Extrait fourni:
Samia Chabani, sociologue « Mieux prendre en compte la participation des citoyens »

Un an après avoir intégré le Conseil présidentiel des villes, initié par Emmanuel Macron, Samia Chabani, sociologue engagée sur les questions de genre et d’immigration, directrice de l’association Ancrages à Marseille, tire un premier bilan détaillé : de grands enjeux, des moyens limités et l’attente d’arbitrages du président…
Il y a un an, j’ai accepté de participer aux travaux du Conseil présidentiel des villes. La sollicitation du président visait à mobiliser des acteurs locaux à une réflexion nationale sur la politique de la ville. Elle semblait rechercher une nouvelle méthode, articulant concertation et fonction de veille et d’alerte. A l’automne 2018, les associations ont perdu des aides conséquentes comme les contrats aidés, j’ai souhaité m’engager pour rendre compte de la situation marseillaise notamment celle des associations travaillant en proximité avec les habitants. Quel était le modèle économique attendu et pour quel impact ?
A l’occasion de la première rencontre avec le Président de la République, j’apprends que le rapport Borloo est « enterré », alors même qu’il avait donné lieu à la remobilisation des acteurs locaux (élus, bailleurs, associations). L’annonce de la création du CPV en serait nécessairement altérée. Si le changement de méthode est un argument tout à fait recevable, la suppression unilatérale du rapport m’a stupéfaite, sans me démobiliser…
Nous avons poursuivi ce travail, en rencontrant des ministres ou personnalités du gouvernement. Ce fut le cas, avec Messieurs Julien Denormandie, ministre en charge de la ville et du logement, et Jean-Marie Marx, Haut-Commissaire aux compétences et à l’inclusion par l’emploi, pour le plan d’investissement dans les compétences qui vise à former un million de jeunes peu qualifiés et de demandeurs d’emploi de longue durée faiblement qualifiés. Pour ces deux exemples, le logement comme la formation professionnelle, on peut constater, dans les faits, que la collaboration entre Etat et collectivités territoriales est complexe et participe de l’inertie sur le terrain.
Sur la question du logement Monsieur Denormandie s’est mobilisé pour trouver une solution, à Marseille, afin d’améliorer la prise en charge des délogés. Il a pu constater les difficultés des services de l’Etat à travailler avec les services de la ville ou de la Métropole et à inclure les collectifs de délogés. Comme l’a toujours rappelé la Coordination Pas Sans Nous, membre du CPV, la politique de la ville doit se faire avec les habitants.

Informations présentées:
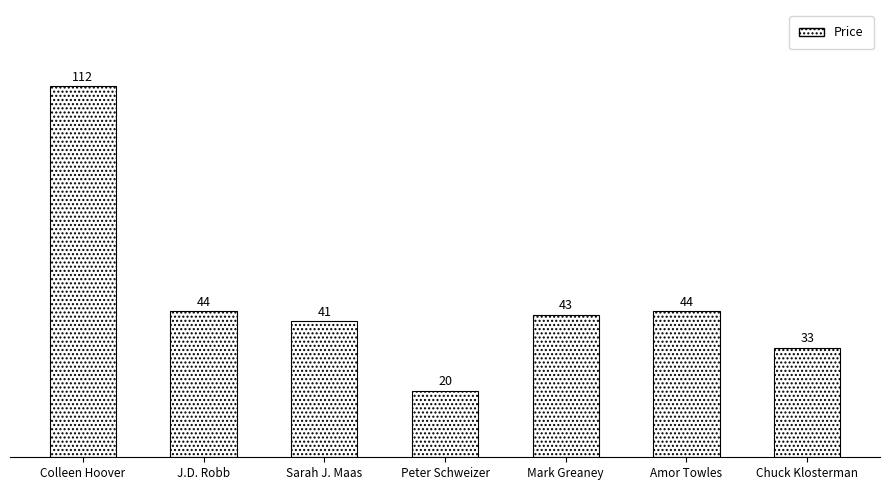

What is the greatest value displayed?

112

Tâches à réaliser:
a. Dans l'extrait sur le Conseil présidentiel des villes, quel est le but du plan d'investissement dans les compétences ?
b. Prolongez le texte sur le Conseil présidentiel des villes à partir de sa dernière phrase.

Réponses numérotées:
a. Il vise à former un million de jeunes peu qualifiés et de demandeurs d'emploi de longue durée faiblement qualifiés.

b.
Pour revenir au CPV, avec 6 groupes de travail (1) pour 25 membres, la charge de travail a été considérable et les moyens limités. La majorité des membres ont des responsabilités professionnelles considérables, proviseur, directeurs d’associations ou président d’Université, les profils sont divers mais donnent à voir une immersion objective dans les territoires prioritaires et une expertise manifeste. La plupart d’entre eux restent dans l’attente de l’arbitrage du Président sur les propositions produites…
J’ai personnellement souhaité animer un groupe de travail dédié à la Culture. Cet axe de travail me semble prioritaire pour en valoriser l’accès aux enfants et jeunes, en s’appuyant sur la mobilisation du champ de la médiation culturelle. L’articulation avec les Cités éducatives qui visent à intensifier les prises en charges éducatives des enfants et des jeunes sur le temps péri-extrascolaire est possible.
En un an, Le CPV a dû trouver son identité vis à vis du CNV, Conseil national des villes, dont certains membres siègent dans les deux conseils. Une rencontre avec les vice-présidents, Monsieur Braouzec, et Madame Keller, a permis de préciser le rôle de chaque conseil. Le CNV a produit de nombreux rapports qui croisent les thématiques de travail du CPV, il était naturel d’en tenir compte (2). Le CPV a cherché sa légitimité dans un contexte social tendu. Du drame de la rue d’Aubagne aux manifestations des gilets jaunes ou aux grèves des lycéens, ces événements ont donné lieu à des tensions sociales et des violences inédites dans notre pays. La question d’une meilleure prise en compte de la participation des citoyens y trouve des prolongements manifestes. De la même façon, une déclinaison genrée des politiques publiques n’est pas encore à la hauteur des besoins. Pourtant la situation des femmes en quartier prioritaire nous semble relever d’une urgence absolue.
Les quartiers populaires ont été l’écrin de nombreuses luttes sociales (3). Aujourd’hui, jardins familiaux, régies de quartiers, médiation culturelle, réseaux d’échanges de service se développent et comptent parmi les pistes essaim-ables. La vocation du CPV ne réside pas dans la production de nouveaux rapports mais dans le partage d’une nouvelle vision de la politique de la ville qui se voudrait plus transversale du point de vue de l’innovation sociale. A Marseille, depuis notre débat sur l’urgence des associations, animée par Marsactu sur l’état d’urgence des associations au théâtre de l’Œuvre, la réflexion locale se poursuit.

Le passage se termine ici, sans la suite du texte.